Member Association: Volt Germany
Gender: Male
What strategy would you implement to recruit and retain highly specialised volunteers for the functional teams, for example in communications, policy, or data, over a full Board term?
Retaining specialised volunteers over a full Board term requires treating them less like helpers and more like professionals who happen not to be paid.
My approach has three elements. First, clarity of purpose: functional team members need to understand how their work connects to Volt's broader strategy. Vague mandates burn people out. I would push for defined workplans with realistic scopes at the start of each term.
Second, structured onboarding and handover processes. One of Volt's biggest retention problems is institutional memory loss. When specialists leave, their knowledge leaves with them.

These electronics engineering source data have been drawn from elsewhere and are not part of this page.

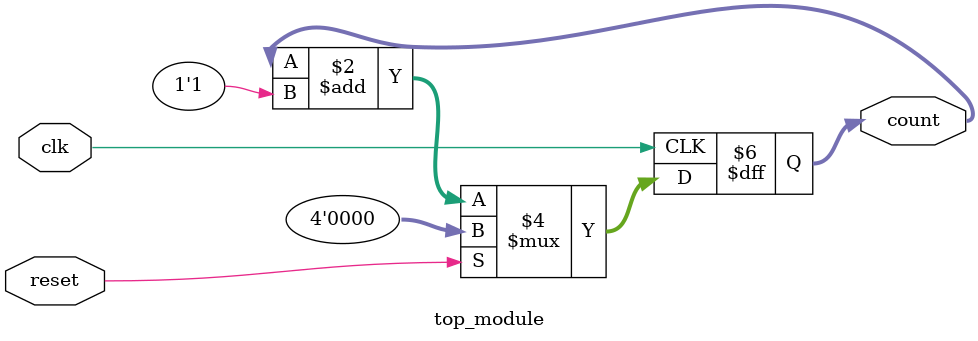
<source format=v>

module top_module (
    input  clk,
    input  reset,
    output reg [3:0] count
);
    always @(posedge clk) begin
        if (reset)
            count <= 4'b0000;
        else
            count <= count + 1'b1;
    end
endmodule

</source>
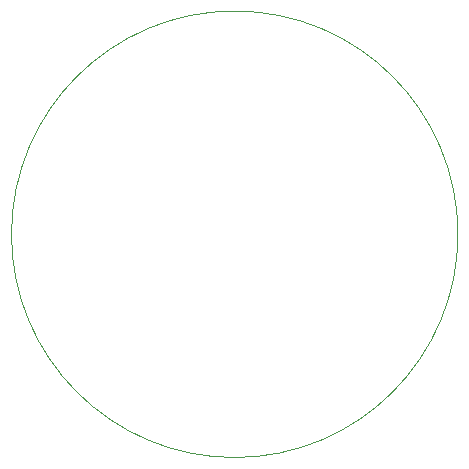
<source format=gbr>
G04 #@! TF.GenerationSoftware,KiCad,Pcbnew,(5.1.6)-1*
G04 #@! TF.CreationDate,2020-10-21T14:23:11+02:00*
G04 #@! TF.ProjectId,Stimmungslicht,5374696d-6d75-46e6-9773-6c696368742e,rev?*
G04 #@! TF.SameCoordinates,Original*
G04 #@! TF.FileFunction,Profile,NP*
%FSLAX46Y46*%
G04 Gerber Fmt 4.6, Leading zero omitted, Abs format (unit mm)*
G04 Created by KiCad (PCBNEW (5.1.6)-1) date 2020-10-21 14:23:11*
%MOMM*%
%LPD*%
G01*
G04 APERTURE LIST*
G04 #@! TA.AperFunction,Profile*
%ADD10C,0.050000*%
G04 #@! TD*
G04 APERTURE END LIST*
D10*
X163122778Y-116304918D02*
G75*
G03*
X163122778Y-116304918I-18901578J0D01*
G01*
M02*

</source>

Building lightweight documentation practices into team culture from day one changes this.
Third, recognition and progression. Specialised volunteers often have professional expertise they are generously lending to Volt. They stay when they feel their contributions are visible, valued, and actually used. I would advocate for regular feedback loops between functional teams and the Board, and clearer pathways for experienced volunteers to take on greater responsibility over time.
None of this requires large resources. It requires discipline and attention from leadership. That is exactly the kind of governance culture I want to help build.
Non-executive Board members must both support and challenge the executives. Describe a situation where you would publicly back the Co-Presidents, and one where you would publicly dissent. What guides your choice?
The non-executive role only has value if it is genuinely independent. Rubber-stamping executives serves no one, least of all the Co-Presidents themselves, who need honest counterparts, not cheerleaders.
When I would publicly back the Co-Presidents: When they have made a difficult but well-reasoned decision that is facing populist pushback from within the organisation. Leadership sometimes means taking positions that are temporarily unpopular. If the Co-Presidents have followed a sound process, consulted the right stakeholders, and arrived at a defensible conclusion, they deserve visible support from the Board - not silence. Loyalty in those moments is not blind deference, it is what makes collective leadership functional.
When I would publicly dissent: When a decision or communication misrepresents the position of the broader organisation, or when a course of action risks serious harm to Volt's integrity or to its members and internal channels have failed to correct it. I experienced situations in my time as a Board member in Volt where difficult things needed to be said openly. Silence in those moments is not neutrality it is complicity.
What guides the choice: Process and proportionality. Did the decision follow legitimate internal procedures? Have concerns been raised privately first and genuinely engaged with? Public dissent is a last resort, not a first move but it must remain a real option, or the non-executive role becomes purely ceremonial.
What would you do if you believed the Board was making a decision that conflicted with Volt Europa's core values?
First, I would make sure I was right. Values conflicts are serious accusations and I would want to be certain I was not confusing a decision I disagreed with strategically for one that was genuinely incompatible with what Volt stands for. That distinction matters.
If I remained convinced there was a real conflict, my first step would be to raise it directly and explicitly within the Board, naming the specific value I believed was at stake, not just expressing general unease. Vague discomfort is easy to dismiss. A precise argument is harder to ignore.
If that did not lead to meaningful engagement, I would escalate formally to the relevant oversight bodies and document my position clearly. I would also seek dialogue with the national chapters most affected, because they have both a right to know and a legitimate voice in how this organisation governs itself.
As an absolute last resort, I would make my position public. That is a serious step with real consequences for organisational trust, which is exactly why it should not be taken lightly but also why it must remain possible.
What guides me throughout is the same principle: transparency, proportionality, and exhausting internal channels before going outside them.